**Description of the task**
An exact transcription of each entry below is required, without any pictures.

**Information supplied**
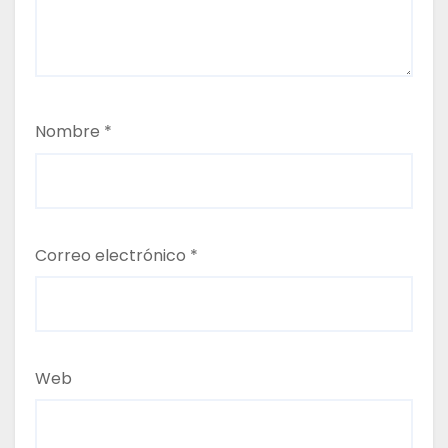
Nombre
*
Correo electrónico
*
Web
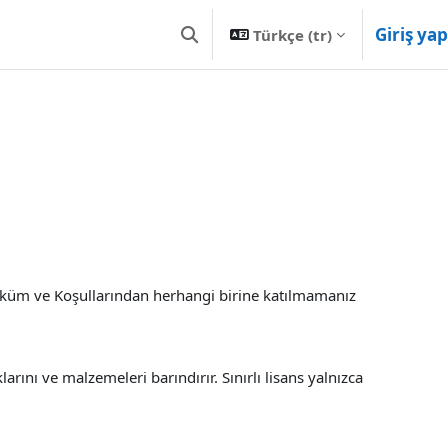
Giriş yap
Türkçe ‎(tr)‎
Arama girişini değiştir
Hüküm ve Koşullarından herhangi birine katılmamanız
ını ve malzemeleri barındırır. Sınırlı lisans yalnızca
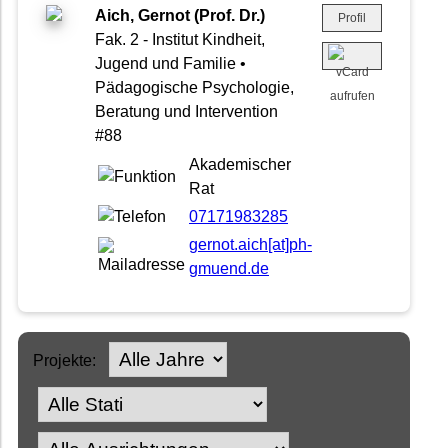
Aich, Gernot (Prof. Dr.)
Profil
Fak. 2 - Institut Kindheit,
Jugend und Familie •
Pädagogische Psychologie,
Beratung und Intervention
#88
Akademischer
Rat
07171983285
gernot.aich[at]ph-
gmuend.de
Projekte:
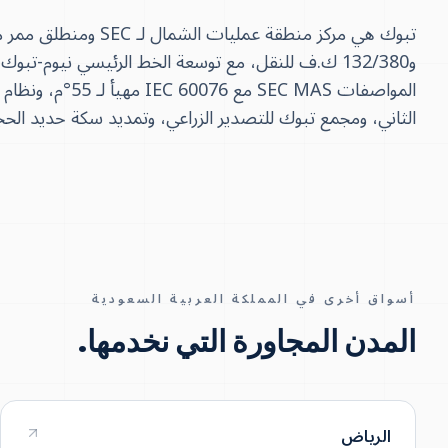
و132/380 ك.ف للنقل، مع توسعة الخط الرئيسي نيوم-تبو
الثاني، ومجمع تبوك للتصدير الزراعي، وتمديد سكة حديد الحجاز. توفّر ETS وحدات وفق مواصفات SEC عبر مست
أسواق أخرى في المملكة العربية السعودية
المدن المجاورة التي نخدمها.
الرياض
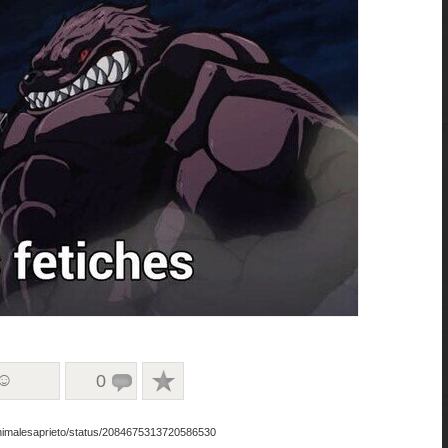
 ☺
0
Animalesaprieto/status/2084675313720586530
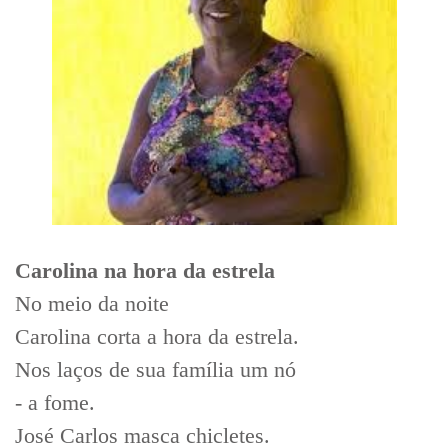
Carolina na hora da estrela
No meio da noite
Carolina corta a hora da estrela.
Nos laços de sua família um nó
- a fome.
José Carlos masca chicletes.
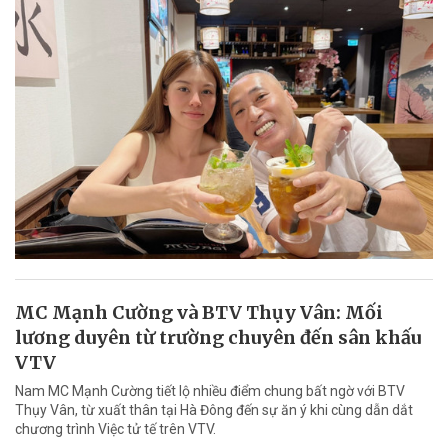
MC Mạnh Cường và BTV Thụy Vân: Mối
lương duyên từ trường chuyên đến sân khấu
VTV
Nam MC Mạnh Cường tiết lộ nhiều điểm chung bất ngờ với BTV
Thụy Vân, từ xuất thân tại Hà Đông đến sự ăn ý khi cùng dẫn dắt
chương trình Việc tử tế trên VTV.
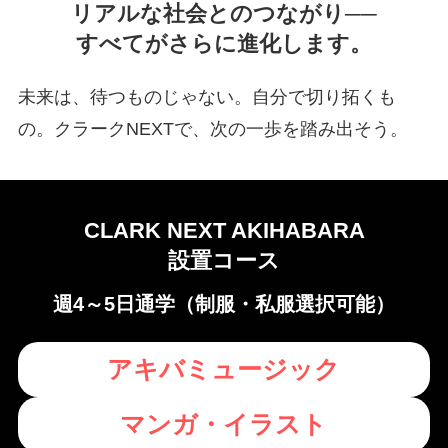
リアルな社会とのつながり──
すべてがさらに進化します。
未来は、待つものじゃない。自分で切り拓くも
の。クラークNEXTで、次の一歩を踏み出そう。
CLARK NEXT AKIHABARA
設置コース
週4～5日通学（制服・私服選択可能）
アキバミュージック
マンガ・イラスト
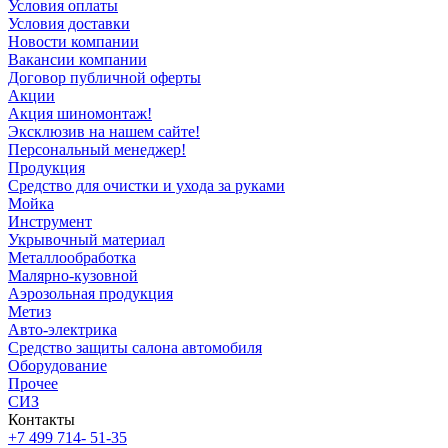
Условия оплаты
Условия доставки
Новости компании
Вакансии компании
Договор публичной оферты
Акции
Акция шиномонтаж!
Эксклюзив на нашем сайте!
Персональный менеджер!
Продукция
Средство для очистки и ухода за руками
Мойка
Инструмент
Укрывочный материал
Металлообработка
Малярно-кузовной
Аэрозольная продукция
Метиз
Авто-электрика
Средство защиты салона автомобиля
Оборудование
Прочее
СИЗ
Контакты
+7 499 714- 51-35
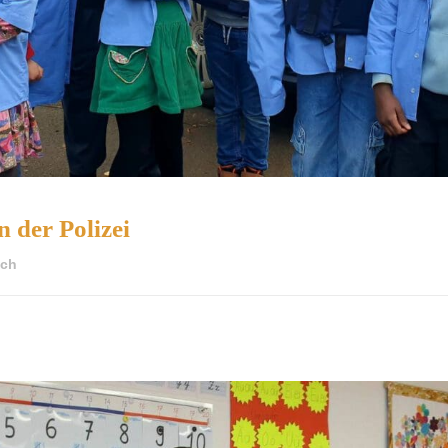
 der Polizei
ch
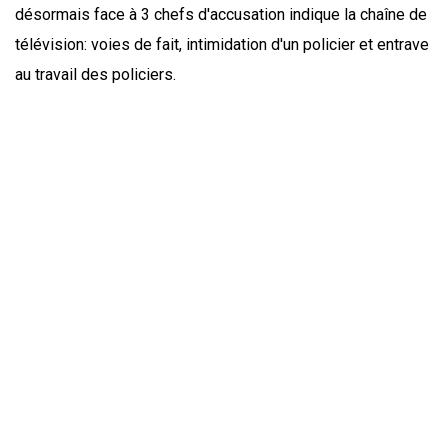
désormais face à 3 chefs d'accusation indique la chaîne de
télévision: voies de fait, intimidation d'un policier et entrave
au travail des policiers.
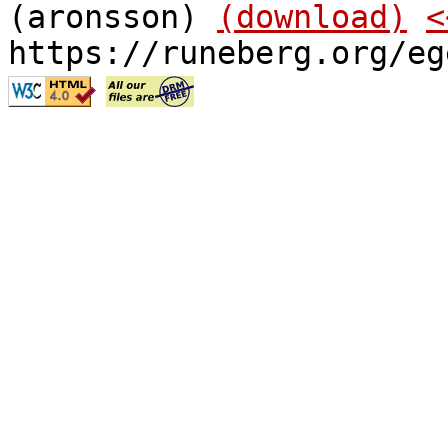
(aronsson)
(download)
<
https://runeberg.org/eg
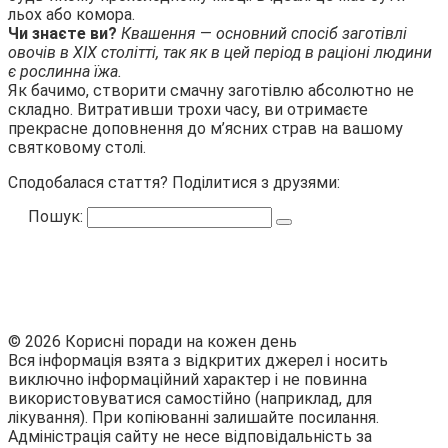
льох або комора.
Чи знаєте ви?
Квашення
—
основний спосіб заготівлі
овочів в XIX столітті, так як в цей період в раціоні людини
є рослинна їжа.
Як бачимо, створити смачну заготівлю абсолютно не
складно. Витративши трохи часу, ви отримаєте
прекрасне доповнення до м’ясних страв на вашому
святковому столі.
Сподобалася стаття? Поділитися з друзями:
Пошук:
© 2026 Корисні поради на кожен день
Вся інформація взята з відкритих джерел і носить
виключно інформаційний характер і не повинна
використовуватися самостійно (наприклад, для
лікування). При копіюванні залишайте посилання.
Адміністрація сайту не несе відповідальність за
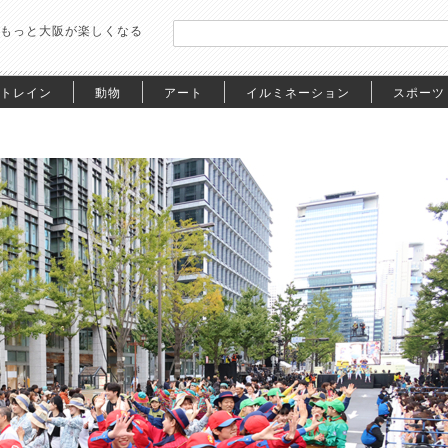
もっと大阪が楽しくなる
トレイン
動物
アート
イルミネーション
スポーツ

**Response to this task**
Nombre
*
Correo electrónico
*
Web
Giriş yap
Türkçe ‎(tr)‎
Arama girişini değiştir
Hüküm ve Koşullarından herhangi birine katılmamanız
ını ve malzemeleri barındırır. Sınırlı lisans yalnızca
Aich, Gernot (Prof. Dr.)
Profil
Fak. 2 - Institut Kindheit,
Jugend und Familie •
Pädagogische Psychologie,
Beratung und Intervention
#88
Akademischer
Rat
07171983285
gernot.aich[at]ph-
gmuend.de
Projekte:
و132/380 ك.ف للنقل، مع توسعة الخط الرئيسي نيوم-تبو
الثاني، ومجمع تبوك للتصدير الزراعي، وتمديد سكة حديد الحجاز. توفّر ETS وحدات وفق مواصفات SEC عبر مست
أسواق أخرى في المملكة العربية السعودية
المدن المجاورة التي نخدمها.
الرياض
 ☺
0
Animalesaprieto/status/2084675313720586530
Carolina na hora da estrela
No meio da noite
Carolina corta a hora da estrela.
Nos laços de sua família um nó
- a fome.
José Carlos masca chicletes.
MC Mạnh Cường và BTV Thụy Vân: Mối
lương duyên từ trường chuyên đến sân khấu
VTV
Nam MC Mạnh Cường tiết lộ nhiều điểm chung bất ngờ với BTV
Thụy Vân, từ xuất thân tại Hà Đông đến sự ăn ý khi cùng dẫn dắt
chương trình Việc tử tế trên VTV.
リアルな社会とのつながり──
すべてがさらに進化します。
未来は、待つものじゃない。自分で切り拓くも
の。クラークNEXTで、次の一歩を踏み出そう。
CLARK NEXT AKIHABARA
設置コース
週4～5日通学（制服・私服選択可能）
アキバミュージック
マンガ・イラスト
Условия оплаты
Условия доставки
Новости компании
Вакансии компании
Договор публичной оферты
Акции
Акция шиномонтаж!
Эксклюзив на нашем сайте!
Персональный менеджер!
Продукция
Средство для очистки и ухода за руками
Мойка
Инструмент
Укрывочный материал
Металлообработка
Малярно-кузовной
Аэрозольная продукция
Метиз
Авто-электрика
Средство защиты салона автомобиля
Оборудование
Прочее
СИЗ
Контакты
+7 499 714- 51-35
 der Polizei
ch
désormais face à 3 chefs d'accusation indique la chaîne de
télévision: voies de fait, intimidation d'un policier et entrave
au travail des policiers.
(aronsson)
(download)
<
https://runeberg.org/eg
льох або комора.
Чи знаєте ви?
Квашення
—
основний спосіб заготівлі
овочів в XIX столітті, так як в цей період в раціоні людини
є рослинна їжа.
Як бачимо, створити смачну заготівлю абсолютно не
складно. Витративши трохи часу, ви отримаєте
прекрасне доповнення до м’ясних страв на вашому
святковому столі.
Сподобалася стаття? Поділитися з друзями:
Пошук:
© 2026 Корисні поради на кожен день
Вся інформація взята з відкритих джерел і носить
виключно інформаційний характер і не повинна
використовуватися самостійно (наприклад, для
лікування). При копіюванні залишайте посилання.
Адміністрація сайту не несе відповідальність за
もっと大阪が楽しくなる
トレイン
動物
アート
イルミネーション
スポーツ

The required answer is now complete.